"To-morrow!" murmured Sir Reginald, with a sigh.

* * * * *

CHAPTER XXIII.

"ANSWER ME, IF THIS BE DONE?"

All through the night the drizzling rain fell fast, and on the morning of the 26th, when the gentlemen at the manor-house rectory went to their windows to look out upon the weather, they were gratified by finding that southerly wind and cloudy sky so dear to the heart of a huntsman.

At half-past eight o'clock the whole party assembled in the dining-room, where breakfast was prepared.

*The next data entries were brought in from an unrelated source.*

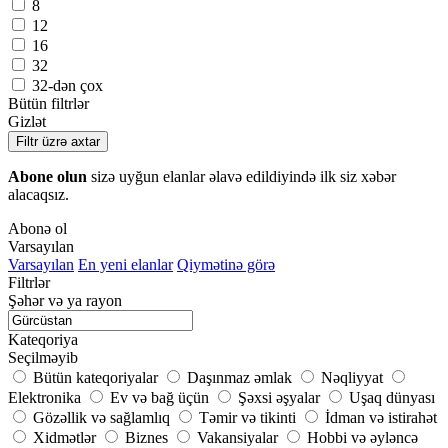
8
12
16
32
32-dən çox
Bütün filtrlər
Gizlət
Filtr üzrə axtar
Abone olun
sizə uyğun elanlar əlavə edildiyində ilk siz xəbər
alacaqsız.
Abonə ol
Varsayılan
Varsayılan
En yeni elanlar
Qiymətinə görə
Filtrlər
Şəhər və ya rayon
Kateqoriya
Seçilməyib
Bütün kateqoriyalar
Daşınmaz əmlak
Nəqliyyat
Elektronika
Ev və bağ üçün
Şəxsi əşyalar
Uşaq dünyası
Gözəllik və sağlamlıq
Təmir və tikinti
İdman və istirahət
Xidmətlər
Biznes
Vakansiyalar
Hobbi və əyləncə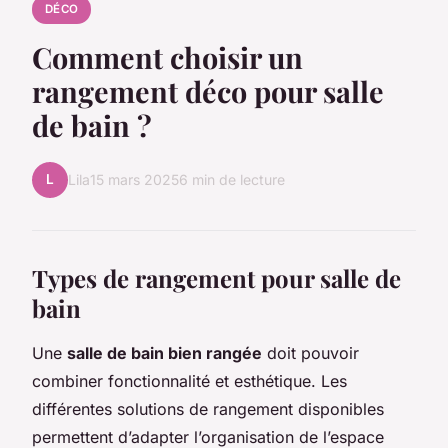
DÉCO
Comment choisir un
rangement déco pour salle
de bain ?
L
Lila
15 mars 2025
6 min de lecture
Types de rangement pour salle de
bain
Une
salle de bain bien rangée
doit pouvoir
combiner fonctionnalité et esthétique. Les
différentes solutions de rangement disponibles
permettent d’adapter l’organisation de l’espace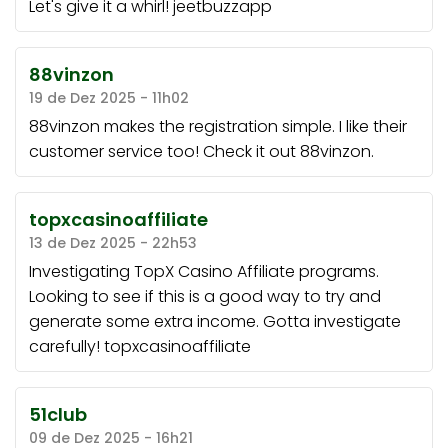
Let's give it a whirl!
jeetbuzzapp
88vinzon
19 de Dez 2025 - 11h02
88vinzon makes the registration simple. I like their
customer service too! Check it out
88vinzon
.
topxcasinoaffiliate
13 de Dez 2025 - 22h53
Investigating TopX Casino Affiliate programs.
Looking to see if this is a good way to try and
generate some extra income. Gotta investigate
carefully!
topxcasinoaffiliate
51club
09 de Dez 2025 - 16h21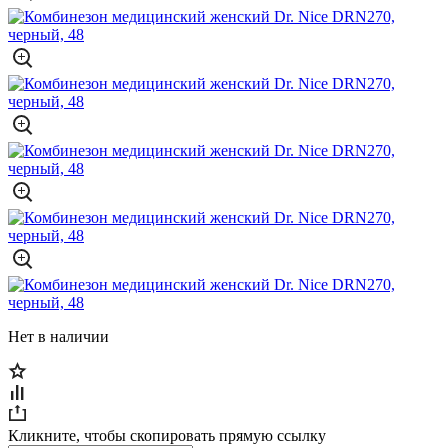
Нет в наличии
Кликните, чтобы скопировать прямую ссылку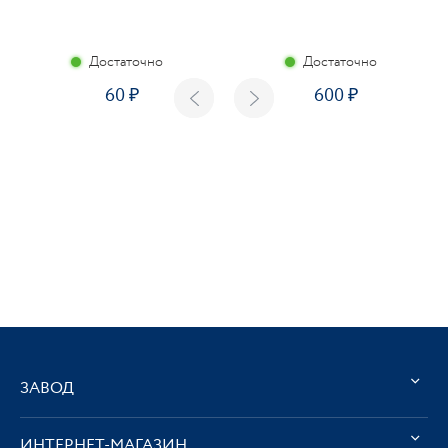
Достаточно
Достаточно
60
600
ЗАВОД
ИНТЕРНЕТ-МАГАЗИН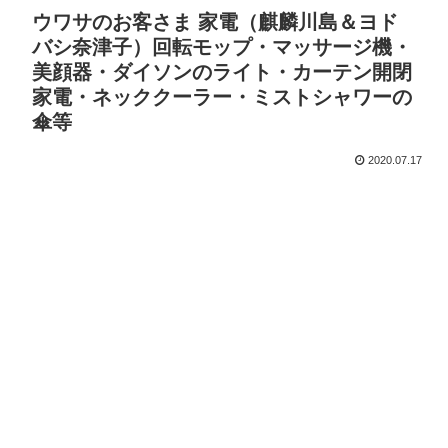
ウワサのお客さま 家電（麒麟川島＆ヨド
バシ奈津子）回転モップ・マッサージ機・
美顔器・ダイソンのライト・カーテン開閉
家電・ネッククーラー・ミストシャワーの
傘等
2020.07.17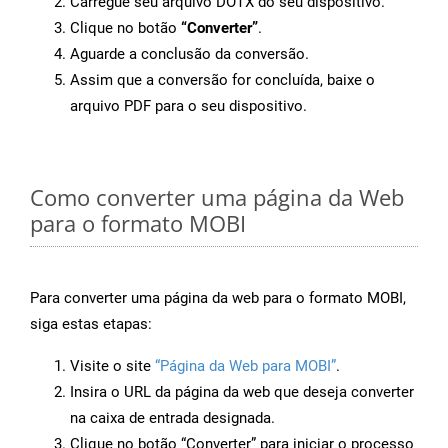
Carregue seu arquivo DOTX do seu dispositivo.
Clique no botão
“Converter”
.
Aguarde a conclusão da conversão.
Assim que a conversão for concluída, baixe o
arquivo PDF para o seu dispositivo.
Como converter uma página da Web
para o formato MOBI
Para converter uma página da web para o formato MOBI,
siga estas etapas:
Visite o site
“Página da Web para MOBI”
.
Insira o URL da página da web que deseja converter
na caixa de entrada designada.
Clique no botão “Converter” para iniciar o processo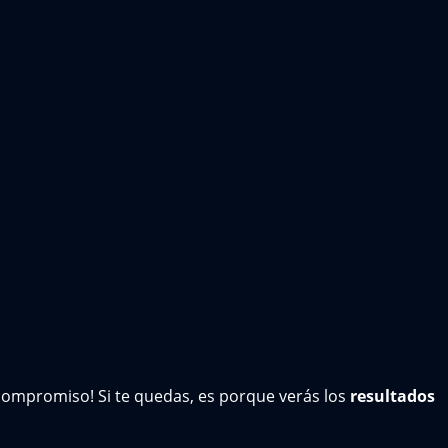
 compromiso! Si te quedas, es porque verás los
resultados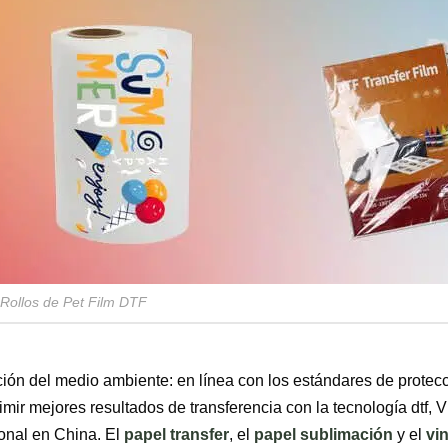
 Rollos de Pet Film DTF
ión del medio ambiente: en línea con los estándares de protecc
imir mejores resultados de transferencia con la tecnología dtf,
ional en China. El
papel transfer
, el
papel sublimación
y el
vin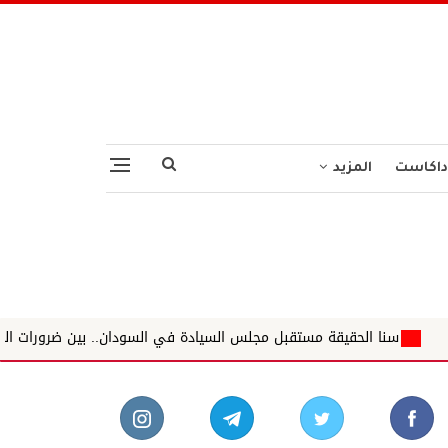
داكاست
المزيد
قة مستقبل مجلس السيادة في السودان.. بين ضرورات المرحلة ودروس التجارب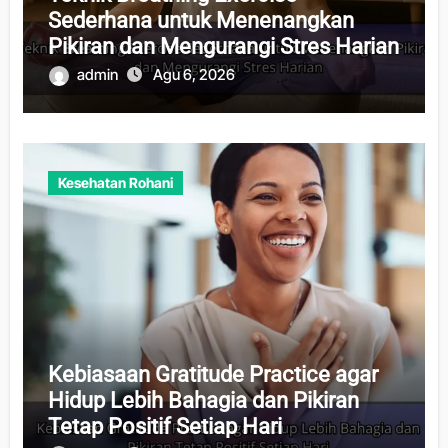
Sederhana untuk Menenangkan
Pikiran dan Mengurangi Stres Harian
admin
Agu 6, 2026
Kesehatan Rohani
Kebiasaan Gratitude Practice agar
Hidup Lebih Bahagia dan Pikiran
Tetap Positif Setiap Hari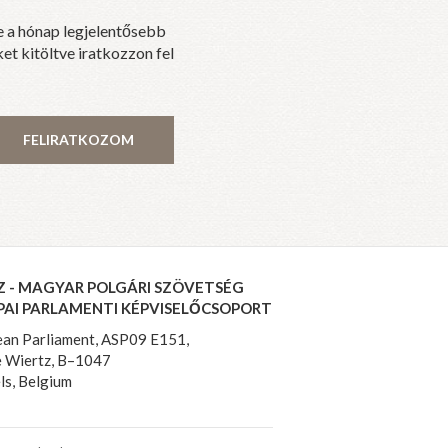
e a hónap legjelentősebb
et kitöltve iratkozzon fel
FELIRATKOZOM
Z - MAGYAR POLGÁRI SZÖVETSÉG
PAI PARLAMENTI KÉPVISELŐCSOPORT
an Parliament, ASP09 E151,
 Wiertz, B–1047
ls, Belgium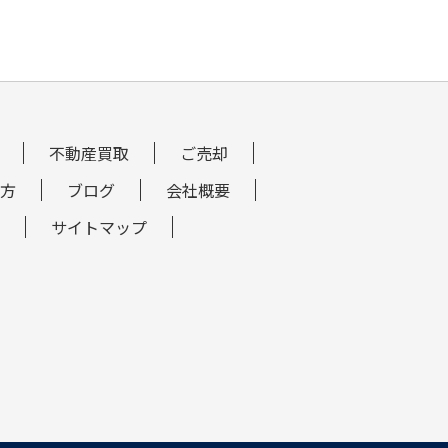
不動産買取
ご売却
方
ブログ
会社概要
サイトマップ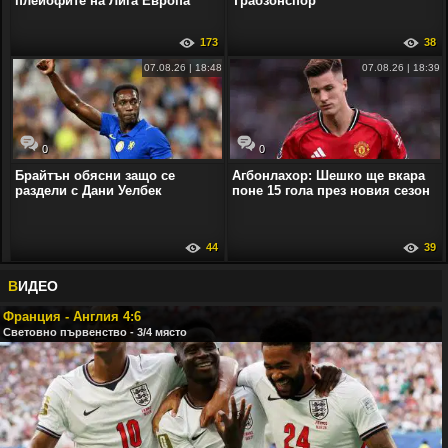
плейофите на Лига Европа
Трабзонспор
173
38
07.08.26 | 18:48
07.08.26 | 18:39
0
0
Брайтън обясни защо се
Агбонлахор: Шешко ще вкара
раздели с Дани Уелбек
поне 15 гола през новия сезон
44
39
В
ИДЕО
Франция - Англия 4:6
Световно първенство - 3/4 място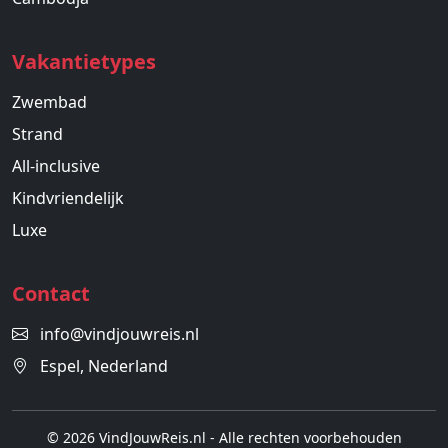
Vakantietypes
Zwembad
Strand
All-inclusive
Kindvriendelijk
Luxe
Contact
info@vindjouwreis.nl
Espel, Nederland
© 2026 VindJouwReis.nl - Alle rechten voorbehouden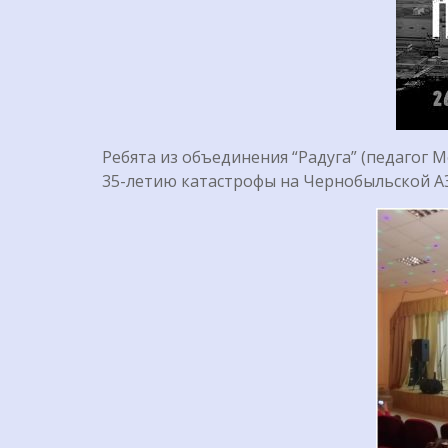
Ребята из объединения “Радуга” (педагог 
35-летию катастрофы на Чернобыльской АЭ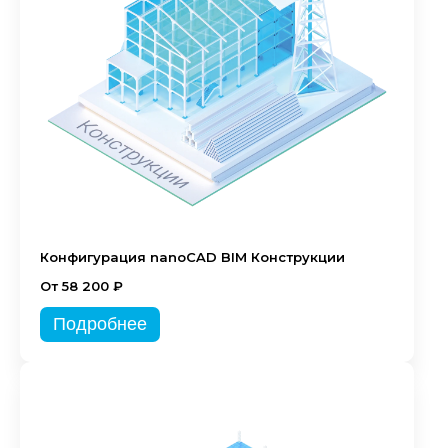
Конфигурация nanoCAD BIM Конструкции
От 58 200 ₽
Подробнее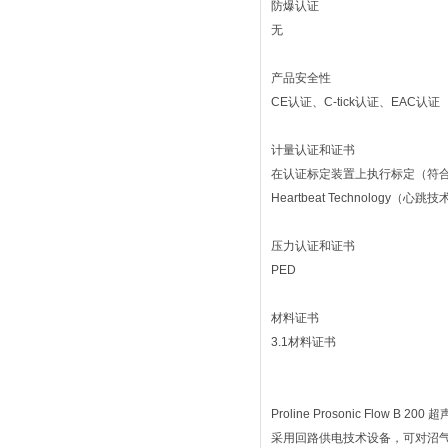
防爆认证
无
产品安全性
CE认证、C-tick认证、EAC认证
计量认证和证书
在认证标定装置上执行标定（符合ISO
Heartbeat Technology（
压力认证和证书
PED
材料证书
3.1材料证书
Proline Prosonic Flow B 20
采用回路供电技术设备，可对沼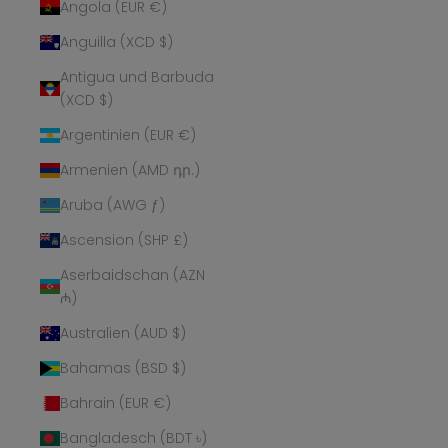
Angola (EUR €)
Anguilla (XCD $)
Antigua und Barbuda
(XCD $)
Argentinien (EUR €)
Armenien (AMD դր.)
Aruba (AWG ƒ)
Ascension (SHP £)
Aserbaidschan (AZN
₼)
Australien (AUD $)
Bahamas (BSD $)
Bahrain (EUR €)
Bangladesch (BDT ৳)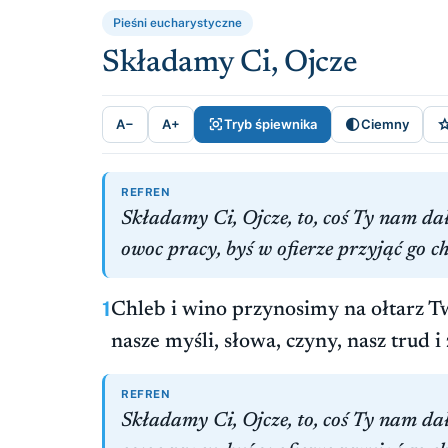
Pieśni eucharystyczne
Składamy Ci, Ojcze


A−
A+
Tryb śpiewnika
Ciemny
REFREN
Składamy Ci, Ojcze, to, coś Ty nam dał
owoc pracy, byś w ofierze przyjąć go ch
1
Chleb i wino przynosimy na ołtarz T
nasze myśli, słowa, czyny, nasz trud i 
REFREN
Składamy Ci, Ojcze, to, coś Ty nam dał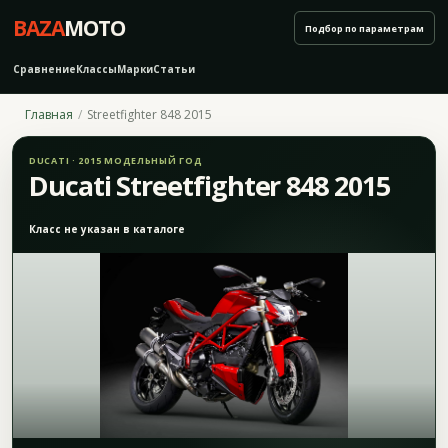
BAZA
MOTO
Подбор по параметрам
Сравнение
Классы
Марки
Статьи
Главная
Streetfighter 848 2015
DUCATI · 2015 МОДЕЛЬНЫЙ ГОД
Ducati Streetfighter 848 2015
Класс не указан в каталоге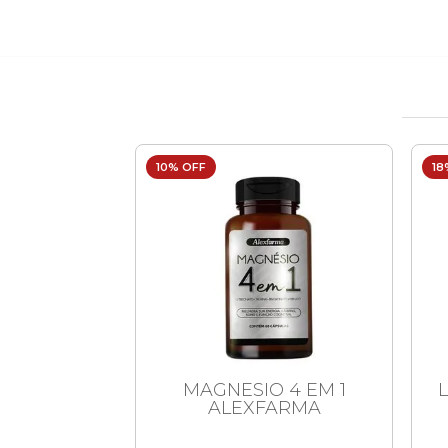
10% OFF
18
E TURBO
MAGNESIO 4 EM 1
1 AMPOLA
ALEXFARMA
INA 3ML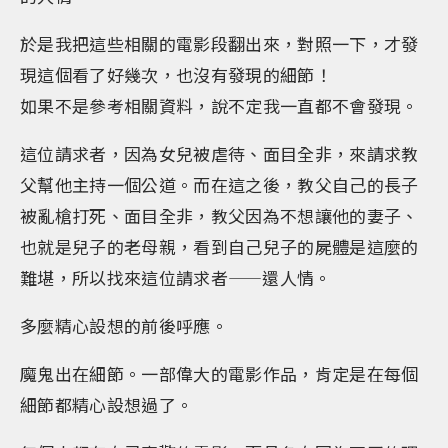
於是我把這些相關的電影段翻出來，對照一下，才發
現這個看了好幾次，也沒有發現的細節！
如果不是參考相關資料，說不定我一直都不會發現。
這位請求者，因為女兒被虐待、面目全非，來請求教
父幫他主持一個公道。而在這之後，教父自己的長子
被亂槍打死、面目全非，教父因為不想讓他的妻子、
也就是兒子的老母親，看到自己兒子的屍體是這麼的
難堪，所以找來這位請求者——還人情。
多麼精心設想的前後呼應。
魔鬼出在細節。一部偉大的電影作品，肯定是在每個
細節都精心設想過了。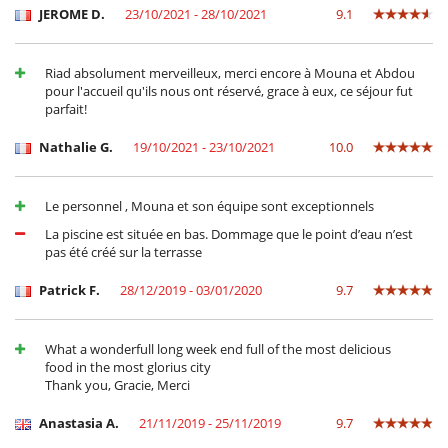
JEROME D.
23/10/2021 - 28/10/2021
9.1
Riad absolument merveilleux, merci encore à Mouna et Abdou
pour l'accueil qu'ils nous ont réservé, grace à eux, ce séjour fut
parfait!
Nathalie G.
19/10/2021 - 23/10/2021
10.0
Le personnel , Mouna et son équipe sont exceptionnels
La piscine est située en bas. Dommage que le point d’eau n’est
pas été créé sur la terrasse
Patrick F.
28/12/2019 - 03/01/2020
9.7
What a wonderfull long week end full of the most delicious
food in the most glorius city
Thank you, Gracie, Merci
Anastasia A.
21/11/2019 - 25/11/2019
9.7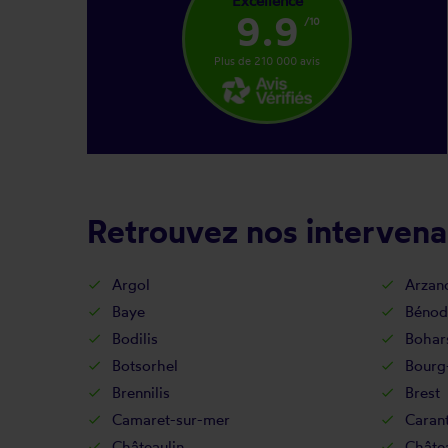
Excellence
9.9
/10
Plus de 210 000 avis
Retrouvez nos intervena
Argol
Arzan
Baye
Bénod
Bodilis
Bohar
Botsorhel
Bourg
Brennilis
Brest
Camaret-sur-mer
Caran
Châteaulin
Châte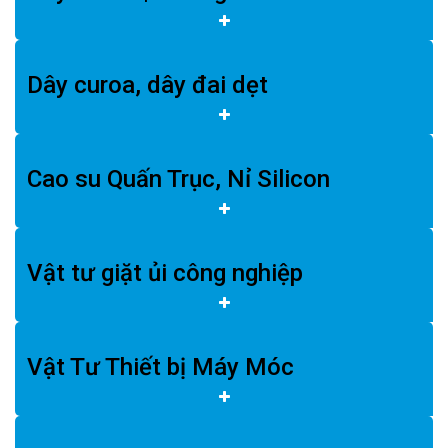
Dây curoa, dây đai dẹt
Cao su Quấn Trục, Nỉ Silicon
Vật tư giặt ủi công nghiệp
Vật Tư Thiết bị Máy Móc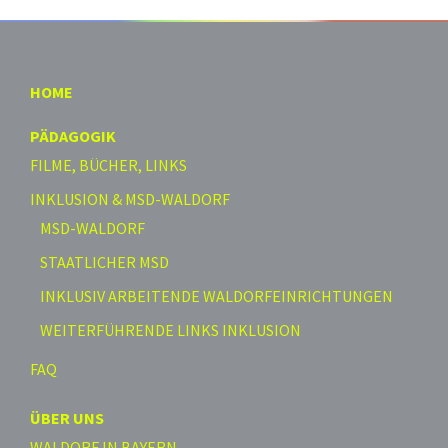
HOME
PÄDAGOGIK
FILME, BÜCHER, LINKS
INKLUSION & MSD-WALDORF
MSD-WALDORF
STAATLICHER MSD
INKLUSIV ARBEITENDE WALDORFEINRICHTUNGEN
WEITERFÜHRENDE LINKS INKLUSION
FAQ
ÜBER UNS
WALDORF IN BAYERN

Many gentlemen living in the neighbourhood had been invited to breakfast at the rectory; and the great quadrangle of the stables was crowded by grooms and horses, gigs and phaetons, while the clamour of many voices rang out upon the still air.

Every one seemed to be thoroughly happy—except Reginald Eversleigh. He was amongst the noisiest of the talkers, the loudest of the laughers; but the rector, who watched him closely, perceived that his face was pale, his eyes heavy as the eyes of one who had passed a sleepless night, and that his laughter was loud without mirth, his talk boisterous, without real cheerfulness of spirit.

"There is mischief of some kind in that man's heart," Lionel said to himself. "Can there be any truth in the gipsy's warning after all?"

But in the next moment he was ready to fancy himself the weak dupe of his own imagination.